Here I am once again, starting over. Each and every single time I think I have this figured out something has deterred me. What I will say is I spent countless hours doing all the things I know to work yet each and every time I have faltered.
I have a strong testimony for the Lord Jesus Christ. I didn’t believe in Jesus. I believed in God and thought Jesus Christ was a prophet. I had no religious upbringing to speak of. I had all kinds of beliefs about the bible without ever even reading it.
I haven’t been able to do this on my own and I am being called to Testify to my radical experience how Jesus Christ saved me. I guess I was so hard headed the Lord needed to show me the hard way. I thank HIM daily for not forsaking me.
The world had conditioned me to depend on myself. I was taught varies tools to tackle healthy living. What is healthy living? Every moment it’s eat this eat that. Is healthy living a number on the scale? Is healthy living a look that society tells you.
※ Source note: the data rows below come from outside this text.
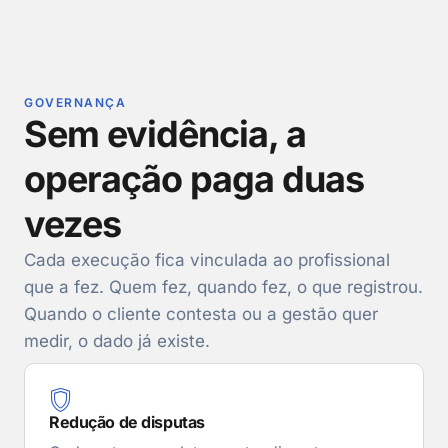
GOVERNANÇA
Sem evidência, a
operação paga duas
vezes
Cada execução fica vinculada ao profissional
que a fez. Quem fez, quando fez, o que registrou.
Quando o cliente contesta ou a gestão quer
medir, o dado já existe.
Redução de disputas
For me I have started this journey over and over to try to achieve someone elses view of what healthy and beauty should look like.
Truly now all I care about is telling someone today about Jesus and that Salvation is at hand.
I was born again on June 11, 2023. I have spent every single day seeking a relationship with HIM since and trying to learn and understand HIS Ways. My purpose here is simply at the end of this time on Earth to hear the words “Well Done my Good and faithful servant”.
I have neglected monitoring every single thing I put in my mouth and exercising in the past often close to two hours a day. The amount of time I put into this became an idol and unhealthy for me.
The Lord had a friend reach out to me recently about returning to her own pursuit of health. Super proud of her. I also started seeing some posts about the site I participated in by it’s former owner about an activity challenge.
I am giving it over to the Lord Jesus Christ who will never let me down.
I am watching HIM do miracles in my life and those around me. I surrender this journey to live healthy over to HIM as I start again.
This site that I previously called I Will Watch Me has been renamed for HIS Glory not mine.